# Knowledge Base

## Solution 11743: Algorithm for the dotP() Function on the TI-89 Family, TI-92 Family, and Voyage™ 200 Graphing Calculators.

### How does the dotP() function work on the TI-89 family, TI-92 family, and Voyage 200 graphing calculators?

The dotP() command is implemented on the TI-89 Titanium, TI-92 family, and Voyage™ 200 calculators as an inner product of its arguments.
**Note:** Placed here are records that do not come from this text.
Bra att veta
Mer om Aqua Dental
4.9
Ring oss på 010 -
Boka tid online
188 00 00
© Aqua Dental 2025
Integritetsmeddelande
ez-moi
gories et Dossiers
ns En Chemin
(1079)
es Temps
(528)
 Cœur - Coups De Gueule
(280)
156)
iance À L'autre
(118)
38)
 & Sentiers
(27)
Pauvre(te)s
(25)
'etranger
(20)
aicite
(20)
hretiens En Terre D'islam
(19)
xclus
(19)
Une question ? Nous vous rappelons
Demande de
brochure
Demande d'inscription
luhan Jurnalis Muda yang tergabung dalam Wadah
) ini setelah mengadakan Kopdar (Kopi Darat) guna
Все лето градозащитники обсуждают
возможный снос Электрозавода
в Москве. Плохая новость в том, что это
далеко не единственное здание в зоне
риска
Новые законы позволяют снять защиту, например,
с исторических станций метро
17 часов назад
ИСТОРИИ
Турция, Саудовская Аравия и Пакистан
The inner product is defined as follows

dotP(vec1, vec2) = vec2' * vec1,

where ' denotes the conjugate transpose and * represents standard matrix/vector multiplication. (Note that this definition reduces to the "usual" dot product if vec1 and vec2 are both real.) Inner products of complex vectors satisfy the following properties (Note: "dot" is used to represent the operation):

1) vec1 dot vec2 = conj(vec2 dot vec1)
2) (a*vec1 + b*vec2) dot vec3 = a*vec1 dot vec3 + b*vec2 dot vec3
3) vec1 dot (a*vec2 + b*vec3) = a*vec1 dot vec2 + b*vec1 dot vec3
4) vec1 dot vec1 is real, vec1 dot vec1 >= 0, and vec1 dot vec1 = 0 if and only if vec1 is the zero vector

Note that the "dot product" that may be expected for complex vectors violates several of these properties. (The "dot product" of v1 = [1 + i; 0; 0] with itself, using the user's definition, is non-real, and v1 dot v1 ~= conj(v1 dot v1), for example...)

Note also that there are other ways to define the inner product. One such definition is

innerProduct(vec1, vec2) = transpose(vec2)*conj(vec1),

This also reduces to the "usual" dot product if vec1 and vec2 are real.

Please see the TI-89 family, TI-92 family and Voyage 200 guidebooks for additional information.